Collected data entries:
▬▬▬▬▬▬▬▬▬▬

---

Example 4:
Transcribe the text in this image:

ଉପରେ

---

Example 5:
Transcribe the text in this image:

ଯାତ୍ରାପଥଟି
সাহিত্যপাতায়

▬▬▬▬▬▬▬▬▬▬

Write the entries out again exactly.

_YOUR SOLUTION_
---

Example 4:
Transcribe the text in this image:

ଉପରେ

---

Example 5:
Transcribe the text in this image:

ଯାତ୍ରାପଥଟି
সাহিত্যপাতায়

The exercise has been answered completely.